CINCA/NOMID syndrome

CINCA/NOMID syndrome belongs to the group of systemic autoinflammatory diseases (SAID), specifically cryopyrin-associated periodic syndromes (CAPS). Autoinflammatory diseases are a group of congenital disorders of the innate immune system (a category of primary immunodeficiencies) that lead to episodic or persistent systemic inflammatory reactions, often causing damage to the body’s own organs and systems.

Genetics and Pathogenesis

CINCA/NOMID is caused by mutations in the CIAS1 gene (cold-induced autoinflammatory syndrome), also known as NLRP3. These mutations lead to increased production of interleukin-1 beta (IL-1β), one of the most potent pro-inflammatory cytokines, resulting in systemic inflammation and multisystem damage.

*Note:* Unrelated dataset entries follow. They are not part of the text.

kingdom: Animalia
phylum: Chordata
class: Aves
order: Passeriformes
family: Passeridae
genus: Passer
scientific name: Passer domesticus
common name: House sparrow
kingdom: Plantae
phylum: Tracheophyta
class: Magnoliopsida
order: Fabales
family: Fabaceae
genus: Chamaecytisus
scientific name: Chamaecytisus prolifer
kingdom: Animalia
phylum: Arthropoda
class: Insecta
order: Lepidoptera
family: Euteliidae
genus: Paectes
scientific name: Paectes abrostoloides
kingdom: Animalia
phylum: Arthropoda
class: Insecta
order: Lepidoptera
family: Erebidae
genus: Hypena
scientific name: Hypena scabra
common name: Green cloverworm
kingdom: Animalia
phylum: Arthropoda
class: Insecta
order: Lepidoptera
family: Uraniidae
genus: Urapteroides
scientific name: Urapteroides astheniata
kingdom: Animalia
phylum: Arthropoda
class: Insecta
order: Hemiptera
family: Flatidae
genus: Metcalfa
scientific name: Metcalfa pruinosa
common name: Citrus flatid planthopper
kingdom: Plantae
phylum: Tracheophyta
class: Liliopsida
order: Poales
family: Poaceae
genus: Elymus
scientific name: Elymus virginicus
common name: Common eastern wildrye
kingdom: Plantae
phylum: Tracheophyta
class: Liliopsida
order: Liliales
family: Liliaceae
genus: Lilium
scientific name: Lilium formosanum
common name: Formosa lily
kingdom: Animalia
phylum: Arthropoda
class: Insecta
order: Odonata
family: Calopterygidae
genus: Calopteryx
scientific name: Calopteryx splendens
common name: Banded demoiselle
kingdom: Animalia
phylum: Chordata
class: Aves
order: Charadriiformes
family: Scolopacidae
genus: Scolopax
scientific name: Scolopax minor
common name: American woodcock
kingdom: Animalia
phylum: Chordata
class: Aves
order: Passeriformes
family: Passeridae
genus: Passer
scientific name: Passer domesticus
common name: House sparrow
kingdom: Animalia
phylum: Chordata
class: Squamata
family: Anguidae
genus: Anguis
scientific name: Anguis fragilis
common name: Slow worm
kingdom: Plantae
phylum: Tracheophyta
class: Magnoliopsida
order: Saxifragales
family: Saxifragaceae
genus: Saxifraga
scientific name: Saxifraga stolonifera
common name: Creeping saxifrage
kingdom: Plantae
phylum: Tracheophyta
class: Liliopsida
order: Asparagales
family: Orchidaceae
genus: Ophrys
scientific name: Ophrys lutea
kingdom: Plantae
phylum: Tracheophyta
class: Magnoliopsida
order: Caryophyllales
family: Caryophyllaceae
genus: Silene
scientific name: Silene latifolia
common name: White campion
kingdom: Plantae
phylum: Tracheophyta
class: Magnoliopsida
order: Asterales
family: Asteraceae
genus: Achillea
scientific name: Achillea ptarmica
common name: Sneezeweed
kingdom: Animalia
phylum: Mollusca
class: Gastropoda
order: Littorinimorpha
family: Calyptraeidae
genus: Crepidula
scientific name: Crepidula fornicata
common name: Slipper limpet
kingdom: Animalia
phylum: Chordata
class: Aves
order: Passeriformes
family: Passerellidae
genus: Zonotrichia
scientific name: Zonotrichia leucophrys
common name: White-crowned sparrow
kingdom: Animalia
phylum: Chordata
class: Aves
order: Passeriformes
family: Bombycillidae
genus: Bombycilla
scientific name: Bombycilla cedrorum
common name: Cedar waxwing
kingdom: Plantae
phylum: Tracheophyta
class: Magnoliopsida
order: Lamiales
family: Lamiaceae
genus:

• Inheritance pattern: Autosomal dominant
• Prevalence: Approximately 1 in 1,000,000 individuals

Clinical Manifestations

CINCA/NOMID has a severe and continuously progressive course. The first symptoms typically appear within the first days or weeks of life.

Main clinical features:

• Early symptom onset (first days or months of life)
• Premature birth (1/3 of cases)
• Persistent systemic inflammation (elevated ESR, CRP, leukocytosis, chronic anemia of inflammation)
• Urticarial-like rash (100% of patients) – non-itchy, migratory
• Arthralgia / arthritis
• Excessive bone growth
• Aseptic meningitis (almost all patients) → hydrocephalus, increased intracranial pressure
• Macrocephaly, short stature, thickened limbs
• Sensorineural hearing loss
• Optic disc edema → optic nerve atrophy and blindness

Additional Clinical Features

• Premature ossification of the patella and epiphyseal bone structures
• 40% of patients lack a genetically confirmed diagnosis despite clinical presentation
• Leukocytosis with left shift
• High ESR, CRP, and SAA levels
• Neutrophilic pleocytosis and protein elevation in cerebrospinal fluid (CSF)
• No evidence of infection
• Neutrophilic perivascular infiltrates in the skin

Fever is intermittent. The severity of skin rashes varies depending on disease activity. Joint and bone involvement also varies:

• ⅔ of patients experience transient arthralgia and swelling of large joints
• ⅓ of patients develop severe, disabling joint damage with excessive growth of epimetaphyseal cartilage (particularly in long bones), leading to joint deformities, contractures, and degenerative arthropathy

Central nervous system (CNS) involvement occurs in almost all patients due to chronic aseptic meningitis and leukocyte infiltration. Increased intracranial pressure leads to headaches, seizures, optic disc swelling, developmental delays, and spastic paralysis of the lower limbs.

Eye involvement occurs in 50% of patients, with posterior uveitis in 20% of cases. Optic nerve atrophy can result in blindness. Sensorineural hearing loss is also a possible complication.

Diagnosis

• Clinical presentation
• Laboratory markers of inflammation
• Genetic confirmation (although not always possible)

Treatment

The primary treatment involves interleukin-1 inhibitors, which can fully control the disease when administered in a timely manner. Patients can lead normal lives with appropriate therapy.

1. Anakinra – a recombinant IL-1 receptor antagonist
2. Canakinumab – a human monoclonal antibody targeting IL-1β

Dosage:

• Anakinra:
  • Initial dose: 1–2 mg/kg/day subcutaneously
  • If insufficient control, increase to 5–8 mg/kg/day
  • Adult dose: 100 mg/day
  • Long-term use may require dose escalation due to drug tolerance
• Canakinumab (used when anakinra is ineffective):
  • Children: 2–4 mg/kg every 8 weeks (dose adjusted based on weight and age)
  • Adults: 150 mg weekly, increased if necessary to 600 mg
  • Maximum pediatric dose: 8 mg/kg

Timely initiation of IL-1 blockade significantly improves outcomes and allows patients to live a full life.ослих.